Have you got a healthy working environment?

Published: February 17, 2021

Working from the dining room table on a wooden dining chair? Sat for long periods of time at a low desk that you have to hunch over? Even if you’ve been working from home for a long period of time, there’s a possibility that your existing office set up isn’t hugely beneficial to your posture and overall wellbeing.

For many, supportive office chairs, ergonomic keyboards, foot supports and screens at an appropriate height are a luxury and not a priority as it’s the billable hours that are most important, right? I’m afraid not!  Long periods of time sat in an uncomfortable and unsupported position can result in long term pain and discomfort, which in turn can hamper your productivity. 

Don’t worry though, there are simple things that you can do to make your office a healthy and happy space:-

Invest in a supportive office chair that provides adequate support for your lower back.  This is an absolute must! Yes, a stool or dining chair may be convenient (and cheap), but if you work from home long-term, a good quality, supportive office chair is an important investment.

The Evening Standard recently wrote an article on affordable, quality office chairs – you can find it here.

Raise your screen to eye level! Looking down (or up!) at your computer screen can cause neck and back discomfort. If you can invest in a large screen for your computer, I would strongly recommend it to ensure that both your eyes and neck aren’t overly strained by looking down at a small laptop.

Alternatively, why not raise your screen up on a box or specialist stand? If you’ve got a laptop, you can purchase separate keyboards that you can keep at desk level to help ensure that you aren’t over stretching your arms by raising your machine!

Don’t over-reach for your keyboard, mouse, phone, etc, keep everything close and in front of you! Twisting and over-reaching for long periods of time can cause pain and discomfort. Keep your keyboard in front of you and your mouse close to tackle this. 

Try anti-glare glasses if you are on your computer, or looking at screens for long periods of time throughout the day, why not consider some anti-glare and blue-light blocking glasses (or lenses, if you are already a glasses wearer)? This can help reduce eye strain and help to tackle the negative impact of blue-light on your brain, which can interfere with sleep and have an impact on your mental wellbeing. 

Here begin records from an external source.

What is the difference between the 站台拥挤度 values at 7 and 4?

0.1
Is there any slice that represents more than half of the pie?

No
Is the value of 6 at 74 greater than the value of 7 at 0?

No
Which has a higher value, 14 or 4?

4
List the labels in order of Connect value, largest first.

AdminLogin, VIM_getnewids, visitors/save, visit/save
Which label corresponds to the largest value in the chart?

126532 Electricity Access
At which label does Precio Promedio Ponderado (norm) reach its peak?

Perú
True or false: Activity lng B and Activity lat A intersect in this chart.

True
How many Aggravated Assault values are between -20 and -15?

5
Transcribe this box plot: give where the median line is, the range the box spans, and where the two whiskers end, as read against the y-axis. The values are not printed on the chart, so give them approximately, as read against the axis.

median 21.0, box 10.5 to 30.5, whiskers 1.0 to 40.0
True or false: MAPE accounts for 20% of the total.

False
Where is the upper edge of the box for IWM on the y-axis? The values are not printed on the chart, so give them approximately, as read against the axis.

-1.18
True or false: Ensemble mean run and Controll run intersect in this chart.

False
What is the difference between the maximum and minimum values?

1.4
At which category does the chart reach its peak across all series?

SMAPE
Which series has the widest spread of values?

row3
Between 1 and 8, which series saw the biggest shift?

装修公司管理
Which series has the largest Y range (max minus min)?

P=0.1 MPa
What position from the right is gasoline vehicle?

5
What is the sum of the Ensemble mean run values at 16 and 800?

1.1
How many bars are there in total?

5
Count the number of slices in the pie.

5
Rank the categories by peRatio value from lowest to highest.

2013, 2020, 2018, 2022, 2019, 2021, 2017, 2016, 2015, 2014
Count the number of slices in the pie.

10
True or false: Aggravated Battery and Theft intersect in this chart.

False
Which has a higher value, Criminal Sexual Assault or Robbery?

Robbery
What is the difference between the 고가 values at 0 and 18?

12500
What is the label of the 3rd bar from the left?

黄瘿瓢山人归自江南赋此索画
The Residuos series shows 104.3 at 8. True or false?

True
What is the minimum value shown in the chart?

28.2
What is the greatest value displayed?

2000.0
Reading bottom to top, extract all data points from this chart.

Take regular breaks. A 5 minutes break in every hour is an absolute must if you have a sedentary job. Yes, if you’re in the flow of work, it may feel like an unwelcome distraction, but it’s really important when it comes to your physical and mental wellbeing. In addition to this, make sure that you take a lunch break, and if you can, go for a short walk too. It’s essential to keep moving throughout the day to reduce the negative impact that long periods of sitting down can have on the body.

I recently purchased a sit/stand desk and I can’t tell you how much difference it’s made – not only to my back but also my energy levels.

The NHS website has some further useful tips on how-to-sit-correctly.

  If you’ve got a few minutes to spare today, why not take a look at your desk set up and see what can be done to help make it a healthier and happier space for you.